Below are the records. How many of their lines contain "left"? Give only the number.

::: RECORDS SHOWN

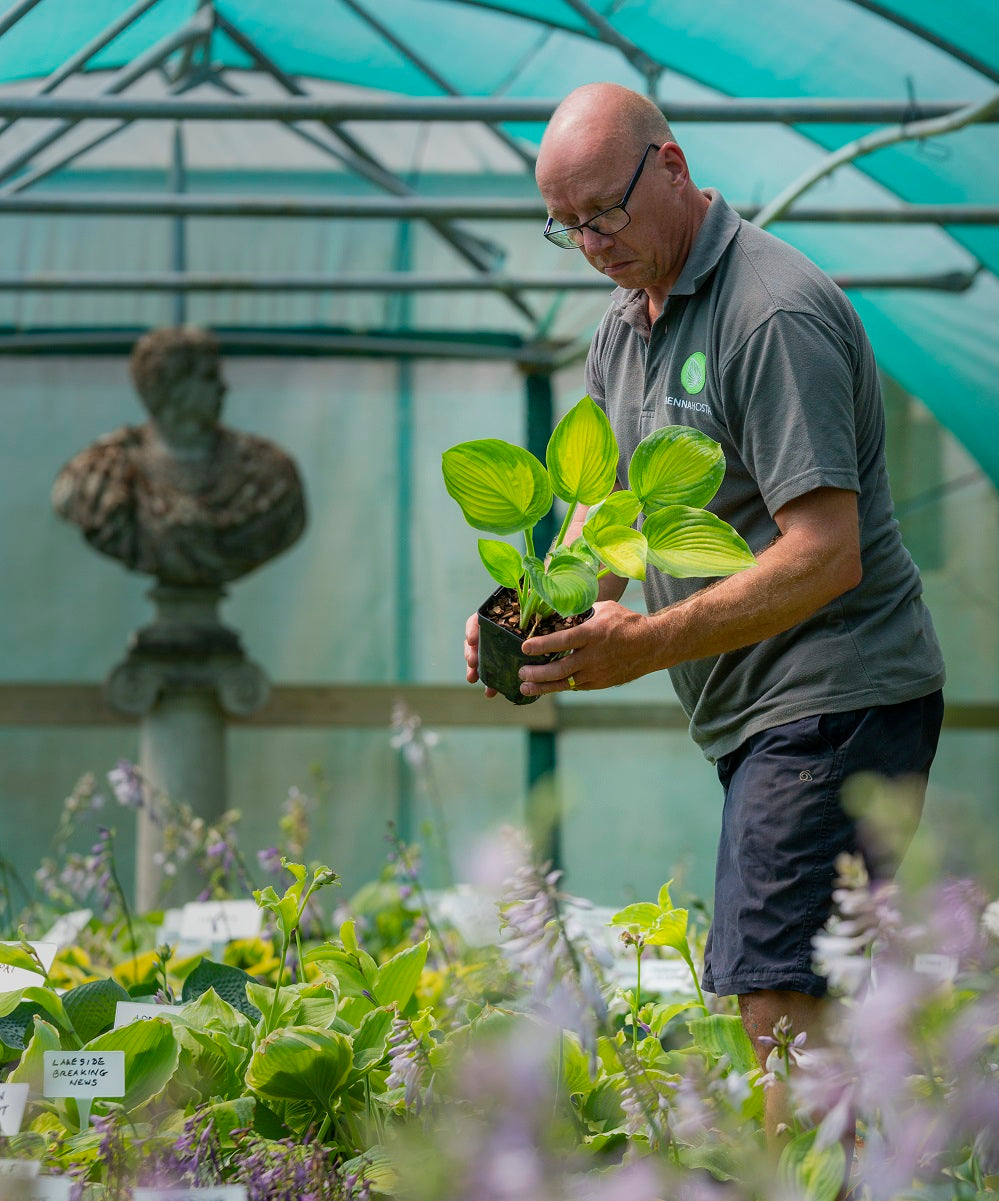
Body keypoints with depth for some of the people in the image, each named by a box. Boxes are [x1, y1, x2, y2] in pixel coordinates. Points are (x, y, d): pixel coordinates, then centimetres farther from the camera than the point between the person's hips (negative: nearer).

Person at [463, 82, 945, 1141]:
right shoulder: (626, 323, 14)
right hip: (758, 713, 10)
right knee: (817, 1014, 8)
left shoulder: (776, 314, -16)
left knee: (778, 1003, -17)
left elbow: (826, 554, -22)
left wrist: (647, 645, -27)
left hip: (837, 692, -10)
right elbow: (603, 510, 17)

::::::

EXERCISE RESPONSE: 5